- Born: 1970 (age 55–56)
- Known for: Blind Allegiance to Sarah Pailin (Book)
- Spouse: Janeen
- Children: 2

= Frank Bailey (author) =

American political writer

Frank Bailey (born 1970) is a former aide to then Alaska governor Sarah Palin, and the principal author of Blind Allegiance to Sarah Palin: A Memoir of Our Tumultuous Years. Bailey grew up in Kodiak, Alaska. He attended college at Capernwray Bible School in Carnforth, England as well as Moody Bible Institute in Chicago. He is known for his involvement in what became known as the Troopergate scandal, which was said to have beset Palin during her participation, as the Republican candidate for vice president, in the 2008 presidential campaign.

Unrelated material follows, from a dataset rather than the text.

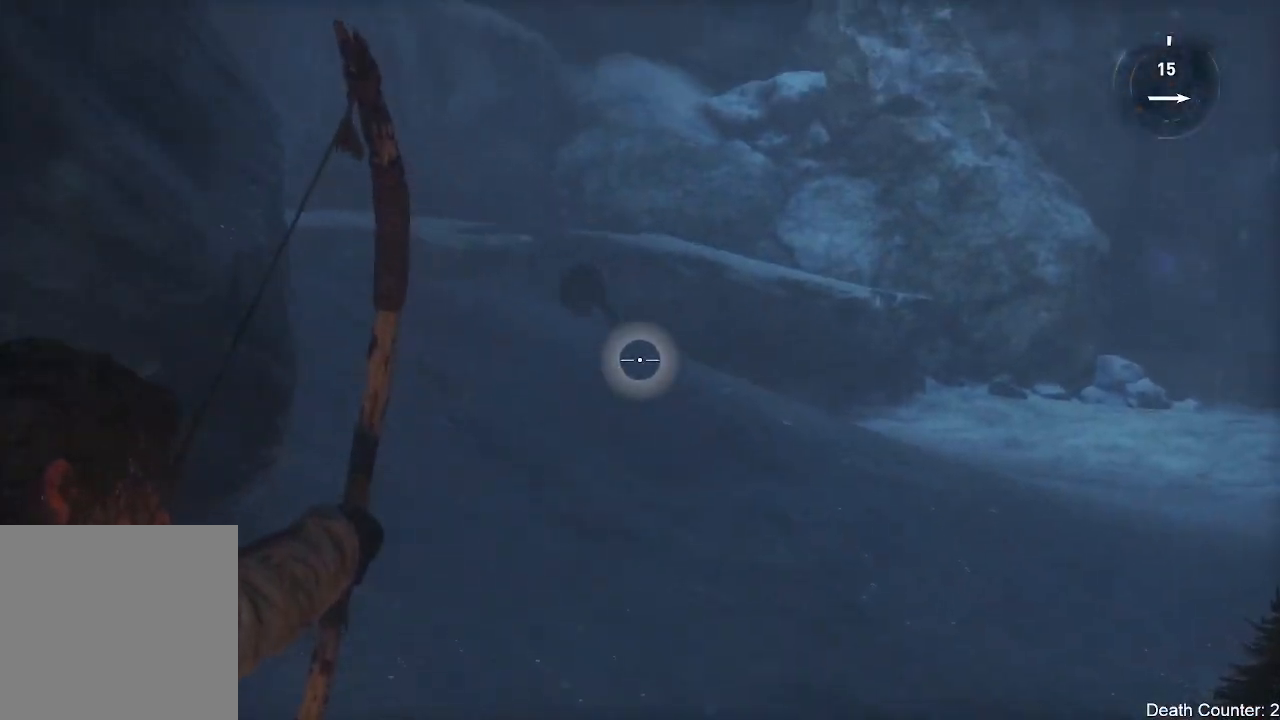
{"buttons": ["R2"], "left_stick": "center", "right_stick": "left", "events": [[417, "right_stick", "left"], [500, "L2", "up"]]}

==Blind Allegiance to Sarah Palin==
The book was released in May 2011 by Howard Books, a division of Simon & Schuster (ISBN 978-1451654400). The book was co-authored by Jeanne Devon, editor of the Alaska-based liberal weblog Mudflats, and economist Ken Morris, an author, former trader, and Wall Street critic. The book was prematurely released online in February 2011. The book received coverage in national media outlets, and was described by the Christian Science Monitor as "depict(ing) Palin as ill-prepared, immature, vindictive, and unethical." Howard Books is a Christian publishing imprint of Simon and Schuster. After the books publication, Bailey appeared on TV talk show The View, discussing his observations of Palin.